On this basis, there are two types of PBR workflows: metallic workflow and specular workflow, and the materials provided by these two workflows are different. The former metal roughness, and even the mask are stored in different channels of a map; the latter is the specular and glossiness stored in a map:

PBRMaterial​

struct PBRData {
float metallic = 1.f;
float roughness = 1.f;
float _pad1, _pad2;
};

PBRSpecularMaterial​

struct PBRSpecularData {
Color specularColor = Color(1, 1, 1, 1);
float glossiness = 1.f;;
float _pad1, _pad2, _pad3;
};

Practice in Arche.js​

The differences in materials in Arche.js are mainly due to the differences in the implementation of the underlying Shader, ShaderData and other types, as well as the differences in the TypeScript language itself. First, in addition to the shader properties that need to be constructed, in order to avoid triggering garbage collection at runtime, it is also necessary to obtain the object of the shader macro:

export class BaseMaterial extends Material {
private static _alphaCutoffMacro: ShaderMacro = Shader.getMacroByName("NEED_ALPHA_CUTOFF");
}

In addition to that, get/set can be implemented as properties instead of member functions in TypeScript.

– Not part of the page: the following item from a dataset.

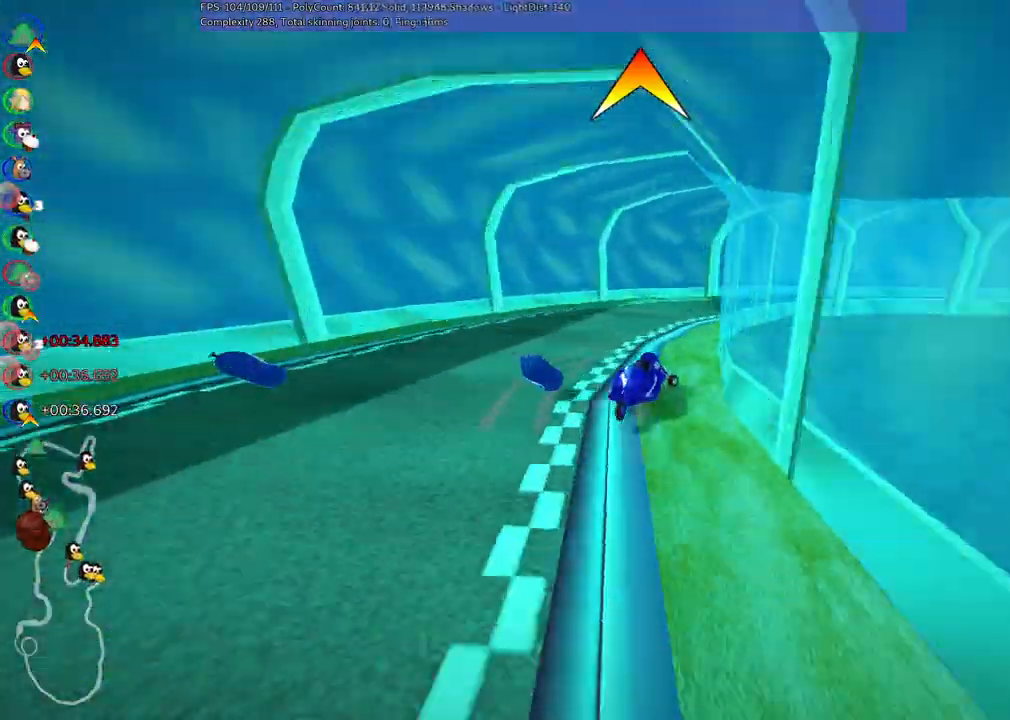
{"keys": ["m", "right", "up"], "events": [[200, "m", "up"], [333, "m", "down"]]}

But there is no struct type in JavaScript, so the so-called BlinnPhongData can only be replaced by a Float32Array

export class BlinnPhongMaterial extends BaseMaterial {
// baseColor, specularColor, emissiveColor, normalIntensity, shininess, _pad1, _pad2
private _blinnPhongData: Float32Array = new Float32Array(16);
}

This way, if the user calls get baseColor, they cannot get an object of type Color. For convenience, in materials, similar situations require additional storage of some data. Make the get/set method more natural:

export class BlinnPhongMaterial extends BaseMaterial {
/**
* Base color.
*/
get baseColor(): Color {
return this._baseColor;
}

set baseColor(value: Color) {
const blinnPhongData = this._blinnPhongData;
blinnPhongData[0] = value.r;
blinnPhongData[1] = value.g;
blinnPhongData[2] = value.b;
blinnPhongData[3] = value.a;
this.shaderData.setFloatArray(BlinnPhongMaterial._blinnPhongProp, blinnPhongData);

const baseColor = this._baseColor;
if (value !== baseColor) {
value.cloneTo(baseColor);
}
}
}
danger

The above method separates the data obtained by the user from the data actually sent to the GPU, so directly modifying the obtained Color has no effect, i.e.

mat.baseColor.r = 1.0

will not have any effect. requires additional calls

mat.baseColor = mat.baseColor

data update will be triggered. This design has a similar problem when modifying the properties of the Transform component.